The rise of soulless big box retail chains has often been lamented, frequently by people who observe that retail jobs generally pay low wages (see, e.g., "Price Tag" off Sleater-Kinney's excellent new album) but there's persuasive evidence that big stores and big chains are better for workers that smaller, homier operations. The data comes from Brianna Cardiff-Hicks, Francine Lafontaine, and Kathryn Shaw in an NBER working paper titled "Do Large Modern Retailers Pay Premium Wages?"
The short answer is yes. The long answer is below.
Big companies pay higher wages
They find that in the retail sector, working for a big company rather than a small one leads to higher wages. High school graduates who work for companies with over 1,000 employees earn 15 percent more than similarly educated workers who are employed by smaller firms. Workers with at least a little college education see a bigger pay boost and earn 25 percent more when employed by big companies.
Big stores pay higher wages
Sometimes a large company operates small stores (many Starbucks shops are small) and in principle a small company can operate a very large store. The researchers find that not only do big companies pay higher wages, but big stores pay higher wages. High school graduates working at retail establishments with over 500 workers earn 26 percent more than similarly educated workers at smaller shops. Those with at least some college education, again, earn an even larger premium — 36 percent more at big stores than small ones.
It's not all selection effect
Those findings involve basic demographic controls, but there's more to life than demographics. When the authors do more math, they find that a lot of this premium is due to "unobserved worker quality." In other words, big companies are good at recruiting the best workers from all demographic cohorts and that's part of the reason they pay more. But a lot of the wage increases remain. The exact same worker can earn an approximately 10 percent raise (11 percent for high school graduates, 9 percent for those with at least some college) by moving from a small company to a large one.
Moving from a small store to a big store has an even bigger effect — 19 percent for high school graduates and 28 percent for those with some college.
This should not be a huge surprise
Given widespread skepticism of big box versus mom and pop retailers, these findings will be surprising to some. But the general conclusion that larger companies pay higher wages than smaller ones is fairly well-established in the literature. What is new here is the demonstration that this stylized fact holds true inside the retail sector, and also that it is robust to sophisticated statistical controls.

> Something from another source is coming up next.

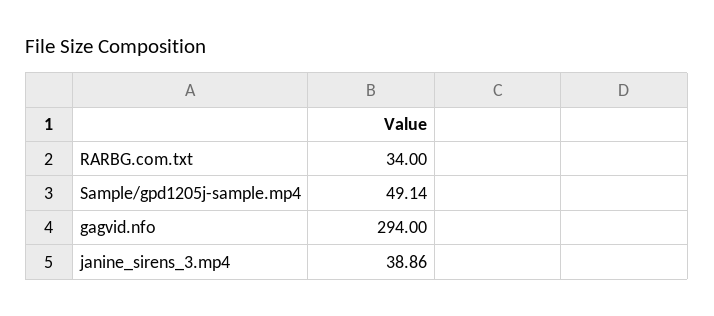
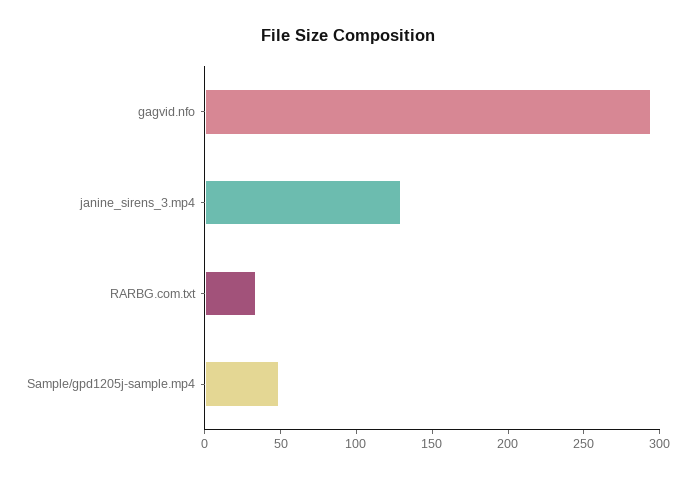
janine_sirens_3.mp4: 38.86 -> 130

Big companies create the chance for upward mobility
Another finding from the paper is that 28 percent of retail workers are eventually promoted into a managerial role offering higher wages. Small firms, by contrast, typically have less need of managers and managerial jobs are often occupied directly by the people who own the company and their family members. Big companies are more likely to be owned impersonally by shareholders who aren't involved with the management of the company, allowing more opportunities for outsiders to move up.
A debate whose time has passed?
The authors frame the policy implications of their findings in terms of the tendency to lament the loss of "good manufacturing jobs" and the rise of Walmart-style chains. They write that there is an alternative to manufacturing-promotion as a strategy for increasing worker earnings and "that alternative is to prepare workers to be managers in modern retail firms."
In many ways, however, the debate over the merits of the big box store seems like a debate for the previous decade. Borders and Circuit City are out of business, while their competitors are on their last legs. The big question in retail is the race between Walmart's efforts to move into e-commerce and Amazon's efforts to move into grocery delivery. Whoever succeeds (or both of them) won't really be running big box stores anymore. And the debate and analysis over wages and promotional activities will have to be done all over again for the new cohort of retailers.